Previous work in yeast has suggested that modification of tRNAs, in particular
uridine bases in the anticodon wobble position (U34), is linked to TOR (target
of rapamycin) signaling. Hence, U34 modification mutants were found to be
hypersensitive to TOR inhibition by rapamycin. To study whether this involves
inappropriate TOR signaling, we examined interaction between mutations in TOR
pathway genes (tip41∆, sap190∆,
ppm1∆, rrd1∆) and U34 modification defects
(elp3∆, kti12∆,
urm1∆, ncs2∆) and found the rapamycin
hypersensitivity in the latter is epistatic to drug resistance of the former.
Epistasis, however, is abolished in tandem with a gln3∆
deletion, which inactivates transcription factor Gln3 required for TOR-sensitive
activation of NCR (nitrogen catabolite repression) genes. In line with nuclear
import of Gln3 being under control of TOR and dephosphorylation by the Sit4
phosphatase, we identify novel TOR-sensitive sit4 mutations that confer
rapamycin resistance and importantly, mislocalise Gln3 when TOR is inhibited.

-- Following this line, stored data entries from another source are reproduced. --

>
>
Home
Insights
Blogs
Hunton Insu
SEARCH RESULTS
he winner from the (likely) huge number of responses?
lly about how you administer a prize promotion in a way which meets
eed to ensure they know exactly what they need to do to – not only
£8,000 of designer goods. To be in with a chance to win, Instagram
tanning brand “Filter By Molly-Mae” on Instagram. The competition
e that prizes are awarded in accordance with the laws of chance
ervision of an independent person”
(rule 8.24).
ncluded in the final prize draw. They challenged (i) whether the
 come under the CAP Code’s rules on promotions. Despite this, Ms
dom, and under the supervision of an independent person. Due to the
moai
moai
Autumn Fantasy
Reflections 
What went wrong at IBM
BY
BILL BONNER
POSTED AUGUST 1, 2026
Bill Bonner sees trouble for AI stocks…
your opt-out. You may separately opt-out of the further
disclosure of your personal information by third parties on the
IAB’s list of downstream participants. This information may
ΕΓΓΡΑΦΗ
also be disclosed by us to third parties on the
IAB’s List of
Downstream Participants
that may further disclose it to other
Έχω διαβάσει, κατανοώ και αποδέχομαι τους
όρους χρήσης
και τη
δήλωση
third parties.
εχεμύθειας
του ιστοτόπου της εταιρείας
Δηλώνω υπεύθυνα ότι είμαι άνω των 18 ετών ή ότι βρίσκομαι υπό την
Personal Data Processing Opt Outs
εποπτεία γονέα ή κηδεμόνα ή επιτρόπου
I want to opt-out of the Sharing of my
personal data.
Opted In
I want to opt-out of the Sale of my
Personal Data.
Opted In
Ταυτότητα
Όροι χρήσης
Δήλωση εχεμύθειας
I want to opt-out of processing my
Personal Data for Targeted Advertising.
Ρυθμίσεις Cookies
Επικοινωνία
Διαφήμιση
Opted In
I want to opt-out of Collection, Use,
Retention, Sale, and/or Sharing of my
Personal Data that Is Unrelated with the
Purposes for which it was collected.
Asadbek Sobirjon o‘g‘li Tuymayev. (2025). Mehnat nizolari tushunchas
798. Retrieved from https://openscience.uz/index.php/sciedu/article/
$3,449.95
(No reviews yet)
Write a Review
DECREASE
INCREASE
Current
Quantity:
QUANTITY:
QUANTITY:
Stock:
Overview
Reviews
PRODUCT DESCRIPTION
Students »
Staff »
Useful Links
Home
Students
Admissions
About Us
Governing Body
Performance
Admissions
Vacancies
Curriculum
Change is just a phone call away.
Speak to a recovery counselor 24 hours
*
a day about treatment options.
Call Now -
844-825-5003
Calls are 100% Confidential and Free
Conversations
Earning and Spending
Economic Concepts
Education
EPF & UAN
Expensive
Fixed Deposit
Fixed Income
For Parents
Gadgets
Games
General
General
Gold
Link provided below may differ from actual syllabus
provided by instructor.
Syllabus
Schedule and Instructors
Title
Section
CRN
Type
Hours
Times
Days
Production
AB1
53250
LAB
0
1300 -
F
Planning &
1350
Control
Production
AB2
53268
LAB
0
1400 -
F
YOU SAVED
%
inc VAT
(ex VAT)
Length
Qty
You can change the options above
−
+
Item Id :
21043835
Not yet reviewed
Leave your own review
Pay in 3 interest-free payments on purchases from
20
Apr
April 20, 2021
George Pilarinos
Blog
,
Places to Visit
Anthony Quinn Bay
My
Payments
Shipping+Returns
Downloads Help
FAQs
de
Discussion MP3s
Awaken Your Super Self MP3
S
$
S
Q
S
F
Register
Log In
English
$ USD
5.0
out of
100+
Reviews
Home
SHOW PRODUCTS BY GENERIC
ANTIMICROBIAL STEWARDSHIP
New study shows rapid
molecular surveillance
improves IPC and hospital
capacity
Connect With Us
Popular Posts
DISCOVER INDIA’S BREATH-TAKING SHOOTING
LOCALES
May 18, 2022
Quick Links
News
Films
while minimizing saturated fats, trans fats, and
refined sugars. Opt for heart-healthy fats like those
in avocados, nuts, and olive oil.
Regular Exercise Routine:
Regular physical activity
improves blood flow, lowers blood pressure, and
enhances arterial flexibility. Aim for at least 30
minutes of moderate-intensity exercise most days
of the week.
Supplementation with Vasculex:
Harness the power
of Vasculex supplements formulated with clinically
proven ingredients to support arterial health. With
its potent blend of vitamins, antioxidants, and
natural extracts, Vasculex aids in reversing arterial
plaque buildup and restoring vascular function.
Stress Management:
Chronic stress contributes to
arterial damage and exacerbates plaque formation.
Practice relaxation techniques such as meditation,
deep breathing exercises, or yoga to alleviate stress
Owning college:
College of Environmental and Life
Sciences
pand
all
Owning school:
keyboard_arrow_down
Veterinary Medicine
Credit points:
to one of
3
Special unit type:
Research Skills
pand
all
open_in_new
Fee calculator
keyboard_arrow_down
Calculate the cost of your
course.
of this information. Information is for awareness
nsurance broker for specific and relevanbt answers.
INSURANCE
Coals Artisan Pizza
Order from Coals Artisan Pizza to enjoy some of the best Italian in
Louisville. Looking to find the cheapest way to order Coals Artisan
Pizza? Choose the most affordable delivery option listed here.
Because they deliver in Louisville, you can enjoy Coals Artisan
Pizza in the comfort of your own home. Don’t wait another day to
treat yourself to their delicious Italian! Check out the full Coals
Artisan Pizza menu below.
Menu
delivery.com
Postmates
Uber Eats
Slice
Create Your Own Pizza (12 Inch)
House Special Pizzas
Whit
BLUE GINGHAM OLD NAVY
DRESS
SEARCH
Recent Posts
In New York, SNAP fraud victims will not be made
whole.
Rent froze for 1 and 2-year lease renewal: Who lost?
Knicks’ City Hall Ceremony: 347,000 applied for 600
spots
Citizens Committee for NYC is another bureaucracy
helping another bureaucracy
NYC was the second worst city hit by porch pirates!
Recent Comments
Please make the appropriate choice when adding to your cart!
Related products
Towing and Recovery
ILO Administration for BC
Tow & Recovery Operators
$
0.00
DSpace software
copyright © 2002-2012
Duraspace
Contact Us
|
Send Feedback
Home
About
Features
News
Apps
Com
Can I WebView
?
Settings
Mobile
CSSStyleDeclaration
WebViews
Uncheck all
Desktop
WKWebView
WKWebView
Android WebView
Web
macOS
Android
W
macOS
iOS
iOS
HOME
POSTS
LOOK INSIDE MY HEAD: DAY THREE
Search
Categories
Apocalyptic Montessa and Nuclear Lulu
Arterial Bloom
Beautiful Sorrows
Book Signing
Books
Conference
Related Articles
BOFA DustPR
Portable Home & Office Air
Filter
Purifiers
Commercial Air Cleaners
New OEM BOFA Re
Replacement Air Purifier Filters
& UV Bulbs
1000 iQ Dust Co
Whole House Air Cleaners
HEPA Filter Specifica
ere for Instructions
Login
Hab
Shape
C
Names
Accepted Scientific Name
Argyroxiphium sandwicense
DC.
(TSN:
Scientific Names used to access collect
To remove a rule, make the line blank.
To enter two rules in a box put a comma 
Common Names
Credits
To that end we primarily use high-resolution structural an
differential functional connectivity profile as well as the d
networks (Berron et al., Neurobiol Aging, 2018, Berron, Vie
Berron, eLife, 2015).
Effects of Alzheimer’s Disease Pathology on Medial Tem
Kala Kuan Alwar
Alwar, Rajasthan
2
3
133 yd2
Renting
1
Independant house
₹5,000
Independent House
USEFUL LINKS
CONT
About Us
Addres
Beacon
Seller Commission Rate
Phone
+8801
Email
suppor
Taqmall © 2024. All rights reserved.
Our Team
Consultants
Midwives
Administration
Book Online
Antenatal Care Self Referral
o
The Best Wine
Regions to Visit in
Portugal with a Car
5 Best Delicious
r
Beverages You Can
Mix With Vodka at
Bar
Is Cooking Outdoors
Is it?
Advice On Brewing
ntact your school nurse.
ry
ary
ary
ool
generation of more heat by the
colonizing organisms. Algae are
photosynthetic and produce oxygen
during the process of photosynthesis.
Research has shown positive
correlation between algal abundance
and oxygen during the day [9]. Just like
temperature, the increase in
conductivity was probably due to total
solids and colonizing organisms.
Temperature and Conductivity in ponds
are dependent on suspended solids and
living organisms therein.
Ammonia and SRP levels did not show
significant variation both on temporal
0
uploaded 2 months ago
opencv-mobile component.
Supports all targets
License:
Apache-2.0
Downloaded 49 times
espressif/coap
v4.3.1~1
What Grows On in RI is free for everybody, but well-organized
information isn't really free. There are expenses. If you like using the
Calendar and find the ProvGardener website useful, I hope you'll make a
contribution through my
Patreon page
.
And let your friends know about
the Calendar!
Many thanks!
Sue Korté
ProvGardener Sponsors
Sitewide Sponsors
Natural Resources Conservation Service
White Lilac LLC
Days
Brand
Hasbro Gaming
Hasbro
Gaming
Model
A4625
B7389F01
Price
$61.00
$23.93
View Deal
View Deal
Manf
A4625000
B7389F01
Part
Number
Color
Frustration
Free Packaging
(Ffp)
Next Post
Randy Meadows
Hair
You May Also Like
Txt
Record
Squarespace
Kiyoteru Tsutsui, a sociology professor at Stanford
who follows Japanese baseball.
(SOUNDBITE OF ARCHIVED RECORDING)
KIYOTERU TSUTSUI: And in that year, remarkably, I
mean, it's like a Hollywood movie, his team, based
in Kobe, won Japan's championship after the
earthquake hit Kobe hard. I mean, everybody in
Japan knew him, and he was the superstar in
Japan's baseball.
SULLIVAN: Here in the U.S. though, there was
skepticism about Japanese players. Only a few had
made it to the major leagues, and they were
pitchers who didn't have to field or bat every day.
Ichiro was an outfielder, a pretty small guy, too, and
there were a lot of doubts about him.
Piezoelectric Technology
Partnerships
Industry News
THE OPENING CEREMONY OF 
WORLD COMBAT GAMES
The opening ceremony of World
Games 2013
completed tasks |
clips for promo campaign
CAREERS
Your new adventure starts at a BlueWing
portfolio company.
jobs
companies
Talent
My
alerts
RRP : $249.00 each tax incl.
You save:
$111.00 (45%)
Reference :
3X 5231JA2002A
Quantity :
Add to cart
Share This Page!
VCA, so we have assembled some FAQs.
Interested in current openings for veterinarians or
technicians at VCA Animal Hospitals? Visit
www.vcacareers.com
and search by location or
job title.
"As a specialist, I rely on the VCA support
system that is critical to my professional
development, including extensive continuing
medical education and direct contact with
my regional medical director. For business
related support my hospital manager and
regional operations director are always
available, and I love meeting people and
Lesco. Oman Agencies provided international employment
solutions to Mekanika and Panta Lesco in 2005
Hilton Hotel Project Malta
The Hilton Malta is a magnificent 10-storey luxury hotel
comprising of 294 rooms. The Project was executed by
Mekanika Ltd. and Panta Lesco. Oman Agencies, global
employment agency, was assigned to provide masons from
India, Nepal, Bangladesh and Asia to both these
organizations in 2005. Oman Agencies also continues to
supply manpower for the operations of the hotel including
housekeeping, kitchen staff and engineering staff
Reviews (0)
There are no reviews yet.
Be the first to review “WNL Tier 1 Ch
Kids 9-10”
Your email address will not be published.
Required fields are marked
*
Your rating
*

This is similar to gln3∆ cells, which abolish the rapamycin
hypersensitivity of U34 modification mutants, and suggests TOR deregulation due
to tRNA undermodification operates through Gln3. In line with this, loss of U34
modifications (elp3∆, urm1∆) enhances nuclear
import of and NCR gene activation (MEP2, GAP1)
by Gln3 when TOR activity is low. Strikingly, this stimulatory effect onto Gln3
is suppressed by overexpression of tRNAs that usually carry the U34
modifications. Collectively, our data suggest that proper TOR signaling requires
intact tRNA modifications and that loss of U34 modifications impinges on the
TOR-sensitive NCR branch via Gln3 misregulation.